Could you write out the data below from the line that contains "left elbow: (338, 242, -15)" through the line that contains "right shoulder: (289, 282, 4)", including both of those lines, without the pictures?

## [Records supplied]
□ □ □ □
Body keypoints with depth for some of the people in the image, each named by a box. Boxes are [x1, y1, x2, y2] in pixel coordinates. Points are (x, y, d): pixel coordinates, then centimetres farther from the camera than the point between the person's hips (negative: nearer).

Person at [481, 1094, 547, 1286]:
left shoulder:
□ □ □ □
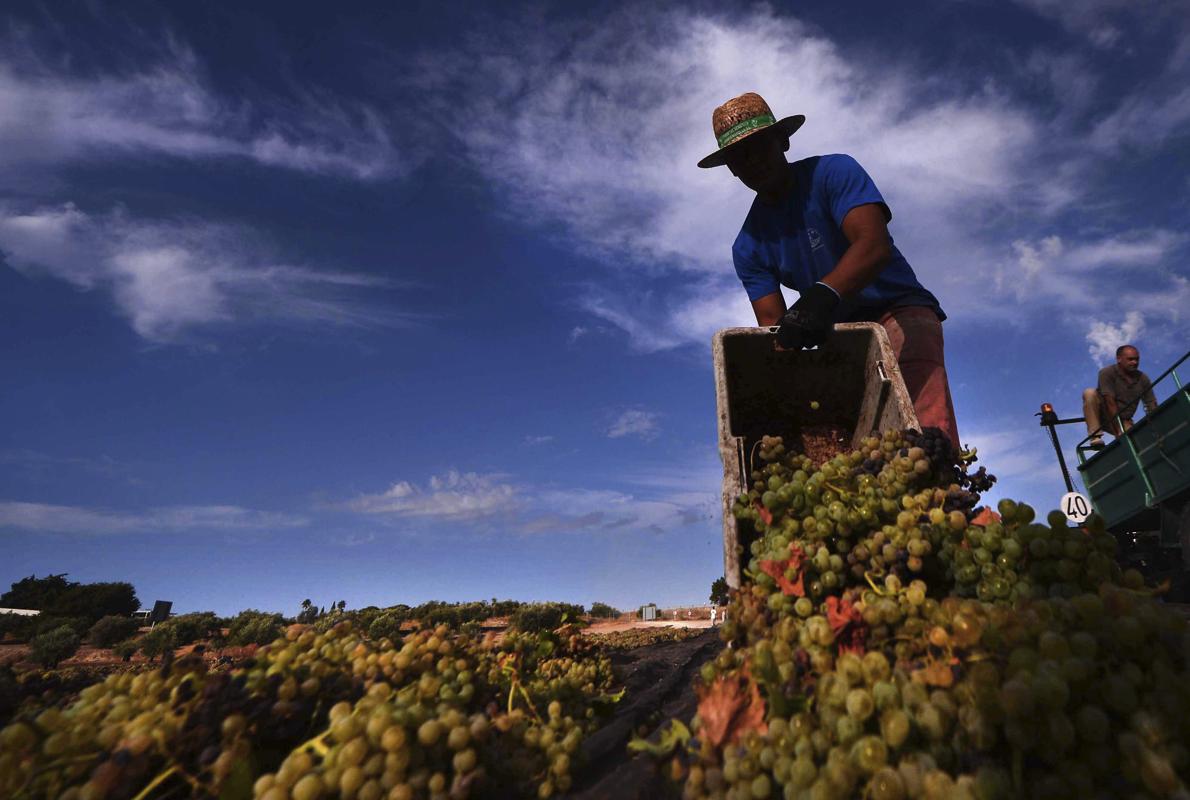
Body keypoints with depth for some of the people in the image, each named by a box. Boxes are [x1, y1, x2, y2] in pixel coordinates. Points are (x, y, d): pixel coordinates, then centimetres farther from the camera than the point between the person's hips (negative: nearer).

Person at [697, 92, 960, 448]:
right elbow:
□ □ □ □
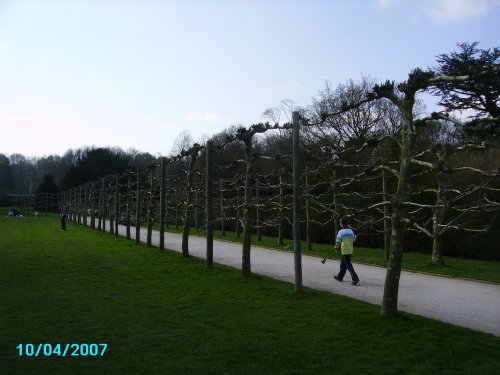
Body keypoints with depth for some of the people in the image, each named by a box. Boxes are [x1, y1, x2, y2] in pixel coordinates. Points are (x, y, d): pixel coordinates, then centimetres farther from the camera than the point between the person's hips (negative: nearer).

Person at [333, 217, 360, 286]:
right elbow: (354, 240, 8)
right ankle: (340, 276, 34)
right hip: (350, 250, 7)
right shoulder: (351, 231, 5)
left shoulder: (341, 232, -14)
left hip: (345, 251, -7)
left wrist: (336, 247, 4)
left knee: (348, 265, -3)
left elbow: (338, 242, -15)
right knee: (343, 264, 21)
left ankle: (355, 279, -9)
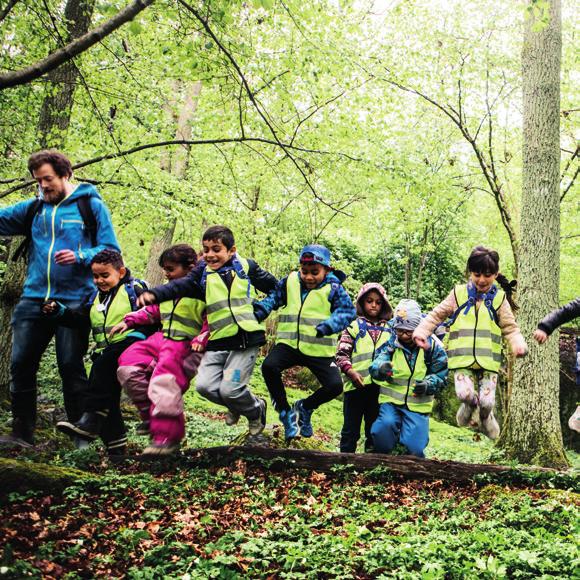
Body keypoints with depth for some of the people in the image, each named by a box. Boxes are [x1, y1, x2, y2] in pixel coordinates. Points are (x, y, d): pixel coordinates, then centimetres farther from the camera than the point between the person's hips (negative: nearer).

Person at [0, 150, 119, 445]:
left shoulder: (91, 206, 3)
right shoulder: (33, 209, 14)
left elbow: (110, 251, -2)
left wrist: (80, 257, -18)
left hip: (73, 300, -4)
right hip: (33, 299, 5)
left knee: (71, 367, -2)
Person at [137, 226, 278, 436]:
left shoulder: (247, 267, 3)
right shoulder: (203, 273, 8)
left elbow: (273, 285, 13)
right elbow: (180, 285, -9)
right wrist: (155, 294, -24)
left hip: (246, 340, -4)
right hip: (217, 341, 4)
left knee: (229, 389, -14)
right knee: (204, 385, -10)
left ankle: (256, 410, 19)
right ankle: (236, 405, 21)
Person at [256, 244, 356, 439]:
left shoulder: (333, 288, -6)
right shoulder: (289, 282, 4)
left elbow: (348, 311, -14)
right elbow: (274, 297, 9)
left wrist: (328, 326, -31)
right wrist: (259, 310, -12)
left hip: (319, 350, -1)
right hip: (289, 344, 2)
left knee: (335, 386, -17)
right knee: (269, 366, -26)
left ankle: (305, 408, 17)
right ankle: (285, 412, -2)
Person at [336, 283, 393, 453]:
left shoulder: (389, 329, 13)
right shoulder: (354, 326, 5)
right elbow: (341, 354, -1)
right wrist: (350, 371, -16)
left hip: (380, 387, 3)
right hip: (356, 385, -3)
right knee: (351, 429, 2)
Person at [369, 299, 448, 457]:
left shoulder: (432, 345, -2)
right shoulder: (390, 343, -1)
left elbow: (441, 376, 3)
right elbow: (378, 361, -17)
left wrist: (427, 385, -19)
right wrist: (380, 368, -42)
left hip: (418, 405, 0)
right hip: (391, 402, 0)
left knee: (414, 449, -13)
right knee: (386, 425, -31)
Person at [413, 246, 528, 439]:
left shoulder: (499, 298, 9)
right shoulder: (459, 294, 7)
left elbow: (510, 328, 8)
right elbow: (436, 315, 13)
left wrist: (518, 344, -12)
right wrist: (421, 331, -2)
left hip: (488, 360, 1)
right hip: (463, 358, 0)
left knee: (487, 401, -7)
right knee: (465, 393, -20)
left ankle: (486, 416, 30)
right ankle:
□ □ □ □
## [Task output]
left elbow: (338, 242, -15)
right knee: (343, 264, 21)
left ankle: (355, 279, -9)
Body keypoints with depth for some of the people in the image, each named by a box. Boxes are [x1, y1, x2, y2] in pixel coordinates. Points are (x, y, d): pixel coordinates, then centimetres farther from the camera than the point between the person's hips (negative: nearer).

Person at [0, 150, 119, 445]:
left shoulder: (91, 206, 3)
right shoulder: (33, 209, 14)
left elbow: (110, 251, -2)
left wrist: (80, 257, -18)
left hip: (73, 300, -4)
right hip: (33, 299, 5)
left knee: (71, 367, -2)
Person at [137, 226, 278, 436]:
left shoulder: (247, 267, 3)
right shoulder: (203, 273, 8)
left elbow: (273, 285, 13)
right elbow: (180, 285, -9)
right wrist: (155, 294, -24)
left hip: (246, 340, -4)
right hip: (217, 341, 4)
left knee: (229, 389, -14)
right knee: (204, 385, -10)
left ankle: (256, 410, 19)
right ankle: (236, 405, 21)
Person at [256, 244, 356, 439]:
left shoulder: (333, 288, -6)
right shoulder: (289, 282, 4)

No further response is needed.